━━━━━ Input for this task
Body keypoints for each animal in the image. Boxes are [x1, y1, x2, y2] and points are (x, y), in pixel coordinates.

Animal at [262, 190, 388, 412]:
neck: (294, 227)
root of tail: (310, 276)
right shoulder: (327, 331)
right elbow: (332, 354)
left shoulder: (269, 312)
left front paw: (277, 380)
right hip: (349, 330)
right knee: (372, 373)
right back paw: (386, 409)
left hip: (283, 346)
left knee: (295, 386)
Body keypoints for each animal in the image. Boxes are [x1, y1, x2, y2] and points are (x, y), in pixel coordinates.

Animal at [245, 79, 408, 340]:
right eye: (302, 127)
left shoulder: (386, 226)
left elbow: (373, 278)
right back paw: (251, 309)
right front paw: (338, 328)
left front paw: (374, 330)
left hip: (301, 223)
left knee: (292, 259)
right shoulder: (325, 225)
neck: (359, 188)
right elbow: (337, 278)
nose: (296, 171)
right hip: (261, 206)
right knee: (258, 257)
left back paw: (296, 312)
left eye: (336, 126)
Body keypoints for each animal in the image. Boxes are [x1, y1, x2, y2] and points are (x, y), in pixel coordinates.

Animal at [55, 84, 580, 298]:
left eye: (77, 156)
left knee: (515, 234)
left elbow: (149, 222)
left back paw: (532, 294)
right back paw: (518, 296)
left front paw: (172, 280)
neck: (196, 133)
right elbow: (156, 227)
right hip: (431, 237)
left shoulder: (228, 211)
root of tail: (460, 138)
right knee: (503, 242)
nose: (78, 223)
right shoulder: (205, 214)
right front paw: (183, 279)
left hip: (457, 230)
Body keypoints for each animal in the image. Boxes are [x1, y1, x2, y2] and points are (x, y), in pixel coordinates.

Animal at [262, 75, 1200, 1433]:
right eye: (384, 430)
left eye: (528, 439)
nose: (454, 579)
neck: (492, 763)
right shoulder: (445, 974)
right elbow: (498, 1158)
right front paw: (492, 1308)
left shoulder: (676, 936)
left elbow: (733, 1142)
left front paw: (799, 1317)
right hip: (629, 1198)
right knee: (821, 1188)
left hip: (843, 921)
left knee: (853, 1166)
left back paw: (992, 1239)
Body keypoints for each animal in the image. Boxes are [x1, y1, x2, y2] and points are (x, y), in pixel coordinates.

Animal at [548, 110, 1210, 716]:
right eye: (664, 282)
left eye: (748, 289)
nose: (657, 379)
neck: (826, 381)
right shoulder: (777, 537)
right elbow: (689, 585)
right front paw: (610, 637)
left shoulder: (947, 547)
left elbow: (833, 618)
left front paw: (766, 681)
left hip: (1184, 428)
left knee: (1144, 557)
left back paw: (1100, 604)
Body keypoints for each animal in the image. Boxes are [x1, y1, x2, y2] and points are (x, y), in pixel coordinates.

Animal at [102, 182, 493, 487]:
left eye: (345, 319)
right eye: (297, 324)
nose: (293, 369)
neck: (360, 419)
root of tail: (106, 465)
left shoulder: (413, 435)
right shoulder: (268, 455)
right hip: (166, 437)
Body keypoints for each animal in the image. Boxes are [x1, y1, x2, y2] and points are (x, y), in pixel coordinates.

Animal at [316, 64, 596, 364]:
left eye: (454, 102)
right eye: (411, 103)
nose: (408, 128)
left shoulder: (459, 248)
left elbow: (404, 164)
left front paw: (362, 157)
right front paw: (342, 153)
━━━━━━━━━━
■ Task brief
Of the entries listed above, reproduce only the lines starting at the line containing "left front paw: (277, 380)" and ending at the line containing "left eye: (336, 126)". Include both, exactly as they stand.

■ Task response
left front paw: (277, 380)
right hip: (349, 330)
right knee: (372, 373)
right back paw: (386, 409)
left hip: (283, 346)
left knee: (295, 386)
Body keypoints for each animal in the image. Boxes are [x1, y1, x2, y2] and points are (x, y), in pixel coordinates.

Animal at [245, 79, 408, 340]:
right eye: (302, 127)
left shoulder: (386, 226)
left elbow: (373, 278)
right back paw: (251, 309)
right front paw: (338, 328)
left front paw: (374, 330)
left hip: (301, 223)
left knee: (292, 259)
right shoulder: (325, 225)
neck: (359, 188)
right elbow: (337, 278)
nose: (296, 171)
right hip: (261, 206)
right knee: (258, 257)
left back paw: (296, 312)
left eye: (336, 126)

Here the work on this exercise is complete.